_Tarefa a realizar 1_
Enumere todas as funções que a mesa da cozinha assume no texto sobre o confinamento em casa.
_Tarefa a realizar 2_
No texto sobre o confinamento em casa, quem era a cozinheira durante o retiro na Congregação?
_Tarefa a realizar 3_
Prossiga o texto sobre o confinamento em casa a partir da última frase apresentada.

== Texto em estudo ==

Mal nós sabíamos que passado 10 meses voltaríamos a estar encerrados em casa. Protegidos? Sim, sem dúvida. Com condições que muitos almejam ter: uma casa, um lar, um sítio seguro. Frigorífico cheio, conforto, fechados mas com acesso ao mundo (internet, telemóveis, computadores e afins). Com saúde? Sim, sem vírus, sem maleitas do corpo. Mas a alma…ai a alma! Atormentada por viver tempos inimagináveis.

Fevereiro iniciou-se chuvoso. Quase como que a dizer que também o céu tem direito a chorar. Porque cá em casa o choro é coisa que não falta. As emoções andam à flor da pele e a casa (que é grande) parece ter encolhido no dia em que nos fechámos.

A mesa da cozinha tem sido objeto de mais renovações que o número de episódios do “Querido mudei a casa”. Ora é mesa de trabalho, ora carteira de escola, ora mesa (muro) de lamentações.  E a confusão está instalada: um lápis que mora ao lado de um prato, um desenho que por engano serviu de guardanapo, um computador a carregar na tomada que antes servia a máquina de café.

As 24 horas do dia que não chegam para todas as tarefas, são as mesmas 24 horas que se prolongam por demasiado tempo e se assemelham a um mês. Curioso como em clausura o tempo é algo tão volátil!

Tinha 17 anos quando uma tia me convidou a juntar-se à sua vocação. Dizia-me que fazia falta uma freira com traquejo informático e conhecimentos de piano. Afinal havia mais do que um teclado disponível para mim: o do escritório da Congregação e o do órgão da capela privada da casa. Numas férias de verão, acedi ao seu pedido e entrei em “retiro” durante um mês. De manhã, organizava os papéis da Irmandade e de tarde, em vez do chá, tocava órgão na missa das cinco. Vivia-se num mundo à parte, tal e qual como agora. As instalações eram novas, a comida era divinal (a cozinheira era uma freira italiana), havia sempre que fazer. Mas o meu coração já tinha sido entregue a outro que não Jesus Cristo e por isso vivia com os espinhos das saudades e da distância daquele que mais tarde viria a ser o meu marido.

===
== Informação apresentada ==

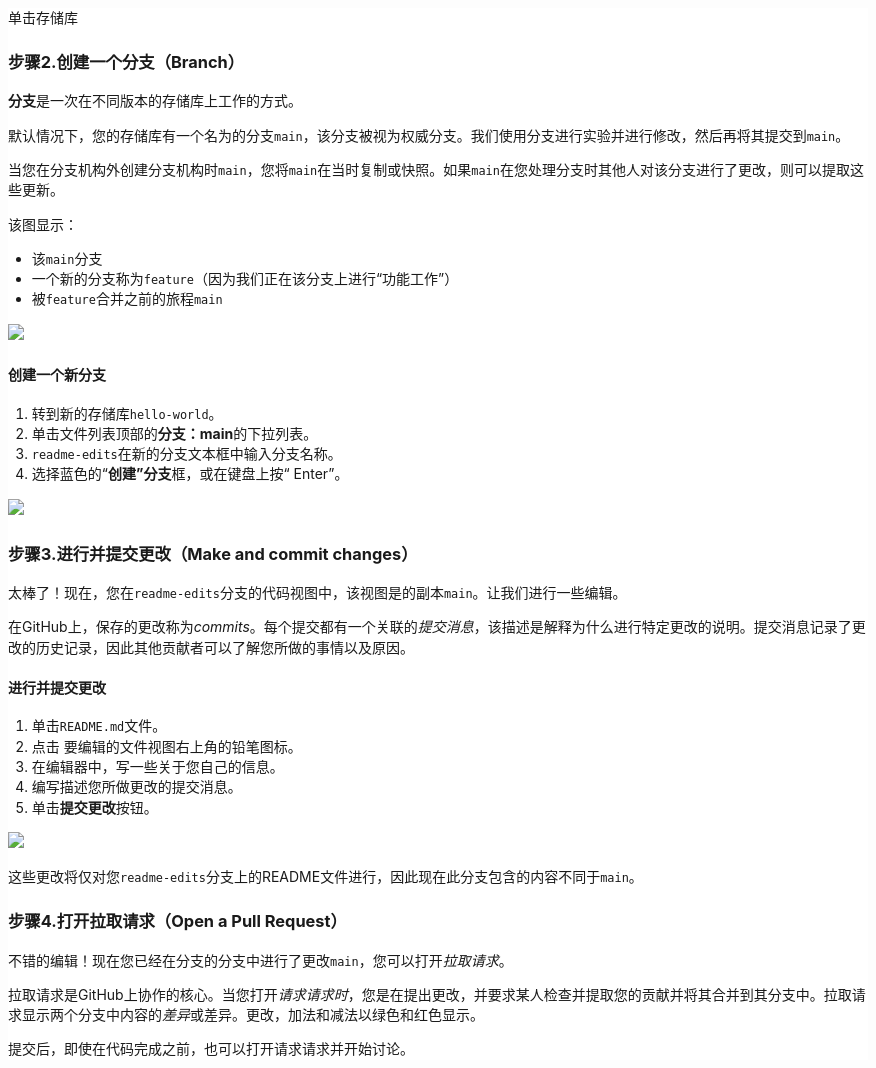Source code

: 单击存储库

### 步骤2.创建一个分支（Branch）

**分支**是一次在不同版本的存储库上工作的方式。

默认情况下，您的存储库有一个名为的分支`main`，该分支被视为权威分支。我们使用分支进行实验并进行修改，然后再将其提交到`main`。

当您在分支机构外创建分支机构时`main`，您将`main`在当时复制或快照。如果`main`在您处理分支时其他人对该分支进行了更改，则可以提取这些更新。

该图显示：

- 该`main`分支
- 一个新的分支称为`feature`（因为我们正在该分支上进行“功能工作”）
- 被`feature`合并之前的旅程`main`

![](https://i.loli.net/2021/02/06/NIsaeyrzWJDFHxL.png)

#### 创建一个新分支

1. 转到新的存储库`hello-world`。
2. 单击文件列表顶部的**分支：main**的下拉列表。
3. `readme-edits`在新的分支文本框中输入分支名称。
4. 选择蓝色的“**创建”分支**框，或在键盘上按“ Enter”。

![](https://i.loli.net/2021/02/06/Qu7yFgRfcp5sX28.gif)



### 步骤3.进行并提交更改（Make and commit changes）

太棒了！现在，您在`readme-edits`分支的代码视图中，该视图是的副本`main`。让我们进行一些编辑。

在GitHub上，保存的更改称为*commits*。每个提交都有一个关联的*提交消息*，该描述是解释为什么进行特定更改的说明。提交消息记录了更改的历史记录，因此其他贡献者可以了解您所做的事情以及原因。

#### 进行并提交更改

1. 单击`README.md`文件。
2. 点击 要编辑的文件视图右上角的铅笔图标。
3. 在编辑器中，写一些关于您自己的信息。
4. 编写描述您所做更改的提交消息。
5. 单击**提交更改**按钮。

![](https://i.loli.net/2021/02/06/fEmweG2bkMIsOlj.png)

这些更改将仅对您`readme-edits`分支上的README文件进行，因此现在此分支包含的内容不同于`main`。

### 步骤4.打开拉取请求（Open a Pull Request）

不错的编辑！现在您已经在分支的分支中进行了更改`main`，您可以打开*拉取请求*。

拉取请求是GitHub上协作的核心。当您打开*请求请求时*，您是在提出更改，并要求某人检查并提取您的贡献并将其合并到其分支中。拉取请求显示两个分支中内容的*差异*或差异。更改，加法和减法以绿色和红色显示。

提交后，即使在代码完成之前，也可以打开请求请求并开始讨论。
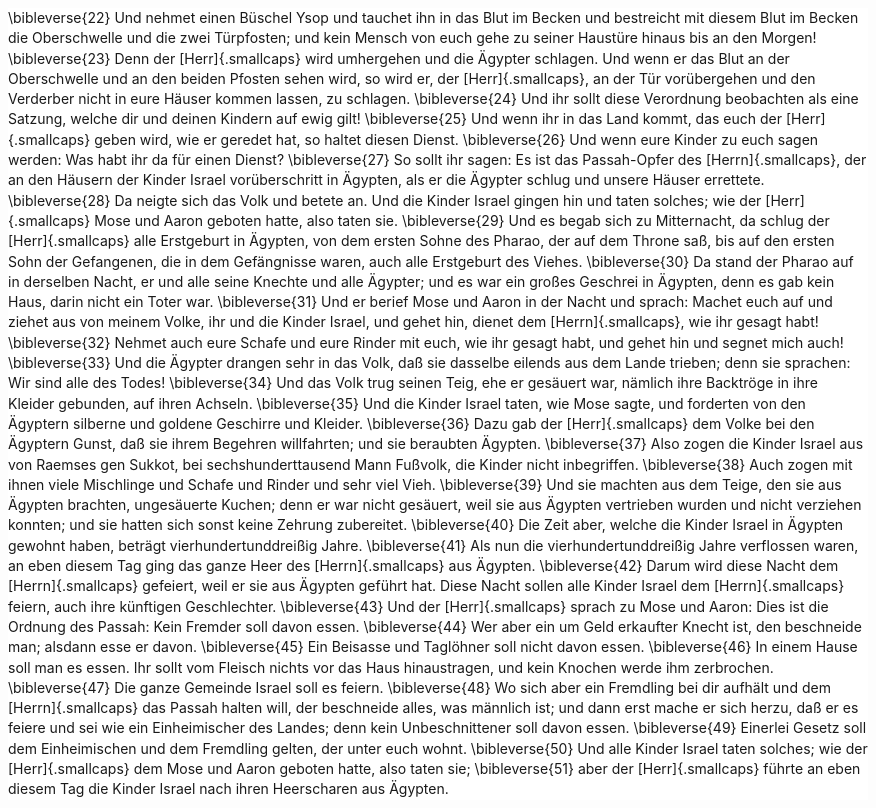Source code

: \bibleverse{22} Und nehmet einen Büschel Ysop und tauchet ihn in das Blut im Becken und bestreicht mit diesem Blut im Becken die Oberschwelle und die zwei Türpfosten; und kein Mensch von euch gehe zu seiner Haustüre hinaus bis an den Morgen! 
\bibleverse{23} Denn der [Herr]{.smallcaps} wird umhergehen und die Ägypter schlagen. Und wenn er das Blut an der Oberschwelle und an den beiden Pfosten sehen wird, so wird er, der [Herr]{.smallcaps}, an der Tür vorübergehen und den Verderber nicht in eure Häuser kommen lassen, zu schlagen. 
\bibleverse{24} Und ihr sollt diese Verordnung beobachten als eine Satzung, welche dir und deinen Kindern auf ewig gilt! 
\bibleverse{25} Und wenn ihr in das Land kommt, das euch der [Herr]{.smallcaps} geben wird, wie er geredet hat, so haltet diesen Dienst. 
\bibleverse{26} Und wenn eure Kinder zu euch sagen werden: Was habt ihr da für einen Dienst? 
\bibleverse{27} So sollt ihr sagen: Es ist das Passah-Opfer des [Herrn]{.smallcaps}, der an den Häusern der Kinder Israel vorüberschritt in Ägypten, als er die Ägypter schlug und unsere Häuser errettete. 
\bibleverse{28} Da neigte sich das Volk und betete an. Und die Kinder Israel gingen hin und taten solches; wie der [Herr]{.smallcaps} Mose und Aaron geboten hatte, also taten sie. 
\bibleverse{29} Und es begab sich zu Mitternacht, da schlug der [Herr]{.smallcaps} alle Erstgeburt in Ägypten, von dem ersten Sohne des Pharao, der auf dem Throne saß, bis auf den ersten Sohn der Gefangenen, die in dem Gefängnisse waren, auch alle Erstgeburt des Viehes. 
\bibleverse{30} Da stand der Pharao auf in derselben Nacht, er und alle seine Knechte und alle Ägypter; und es war ein großes Geschrei in Ägypten, denn es gab kein Haus, darin nicht ein Toter war. 
\bibleverse{31} Und er berief Mose und Aaron in der Nacht und sprach: Machet euch auf und ziehet aus von meinem Volke, ihr und die Kinder Israel, und gehet hin, dienet dem [Herrn]{.smallcaps}, wie ihr gesagt habt! 
\bibleverse{32} Nehmet auch eure Schafe und eure Rinder mit euch, wie ihr gesagt habt, und gehet hin und segnet mich auch! 
\bibleverse{33} Und die Ägypter drangen sehr in das Volk, daß sie dasselbe eilends aus dem Lande trieben; denn sie sprachen: Wir sind alle des Todes! 
\bibleverse{34} Und das Volk trug seinen Teig, ehe er gesäuert war, nämlich ihre Backtröge in ihre Kleider gebunden, auf ihren Achseln. 
\bibleverse{35} Und die Kinder Israel taten, wie Mose sagte, und forderten von den Ägyptern silberne und goldene Geschirre und Kleider. 
\bibleverse{36} Dazu gab der [Herr]{.smallcaps} dem Volke bei den Ägyptern Gunst, daß sie ihrem Begehren willfahrten; und sie beraubten Ägypten. 
\bibleverse{37} Also zogen die Kinder Israel aus von Raemses gen Sukkot, bei sechshunderttausend Mann Fußvolk, die Kinder nicht inbegriffen. 
\bibleverse{38} Auch zogen mit ihnen viele Mischlinge und Schafe und Rinder und sehr viel Vieh. 
\bibleverse{39} Und sie machten aus dem Teige, den sie aus Ägypten brachten, ungesäuerte Kuchen; denn er war nicht gesäuert, weil sie aus Ägypten vertrieben wurden und nicht verziehen konnten; und sie hatten sich sonst keine Zehrung zubereitet. 
\bibleverse{40} Die Zeit aber, welche die Kinder Israel in Ägypten gewohnt haben, beträgt vierhundertunddreißig Jahre. 
\bibleverse{41} Als nun die vierhundertunddreißig Jahre verflossen waren, an eben diesem Tag ging das ganze Heer des [Herrn]{.smallcaps} aus Ägypten. 
\bibleverse{42} Darum wird diese Nacht dem [Herrn]{.smallcaps} gefeiert, weil er sie aus Ägypten geführt hat. Diese Nacht sollen alle Kinder Israel dem [Herrn]{.smallcaps} feiern, auch ihre künftigen Geschlechter. 
\bibleverse{43} Und der [Herr]{.smallcaps} sprach zu Mose und Aaron: Dies ist die Ordnung des Passah: Kein Fremder soll davon essen. 
\bibleverse{44} Wer aber ein um Geld erkaufter Knecht ist, den beschneide man; alsdann esse er davon. 
\bibleverse{45} Ein Beisasse und Taglöhner soll nicht davon essen. 
\bibleverse{46} In einem Hause soll man es essen. Ihr sollt vom Fleisch nichts vor das Haus hinaustragen, und kein Knochen werde ihm zerbrochen. 
\bibleverse{47} Die ganze Gemeinde Israel soll es feiern. 
\bibleverse{48} Wo sich aber ein Fremdling bei dir aufhält und dem [Herrn]{.smallcaps} das Passah halten will, der beschneide alles, was männlich ist; und dann erst mache er sich herzu, daß er es feiere und sei wie ein Einheimischer des Landes; denn kein Unbeschnittener soll davon essen. 
\bibleverse{49} Einerlei Gesetz soll dem Einheimischen und dem Fremdling gelten, der unter euch wohnt. 
\bibleverse{50} Und alle Kinder Israel taten solches; wie der [Herr]{.smallcaps} dem Mose und Aaron geboten hatte, also taten sie; 
\bibleverse{51} aber der [Herr]{.smallcaps} führte an eben diesem Tag die Kinder Israel nach ihren Heerscharen aus Ägypten.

===

_Resposta à tarefa 1_
Mesa de trabalho, carteira de escola e mesa (muro) de lamentações.

_Resposta à tarefa 2_
Era uma freira italiana.

_Resposta à tarefa 3_
Sei que a minha presença era um conforto para a minha tia. Partilhávamos o mesmo sangue e o mesmo espaço. Coisa que lhe era tão rara.

A clausura dos dias de hoje é em parte semelhante. Fechados no conforto do lar, mas sem a cozinheira italiana que tanto jeito nos teria dado! Fechados com rotinas instaladas, rotinas que não são bem aquilo que desejávamos, mas que temos de cumprir. E eu, continuo agarrada a um teclado - que não é o do piano - e sem o chá (e a missa) das cinco. Tenho sim o chá, o iogurte, o pão, os cereais e todos os outros lanches que os meus “sacos-rotos” me pedem de cinco em cinco minutos.

Uma clausura que é vivida num amor a dois, ou melhor, a cinco (filhos incluídos), com a supervisão da minha tia, que certamente nos acompanha do alto de uma nuvem branca.

Continuaremos fechados por um mês ou dois ou três… a espreitar pelas grades do portão, à espera do dia em que teremos autorização para sair.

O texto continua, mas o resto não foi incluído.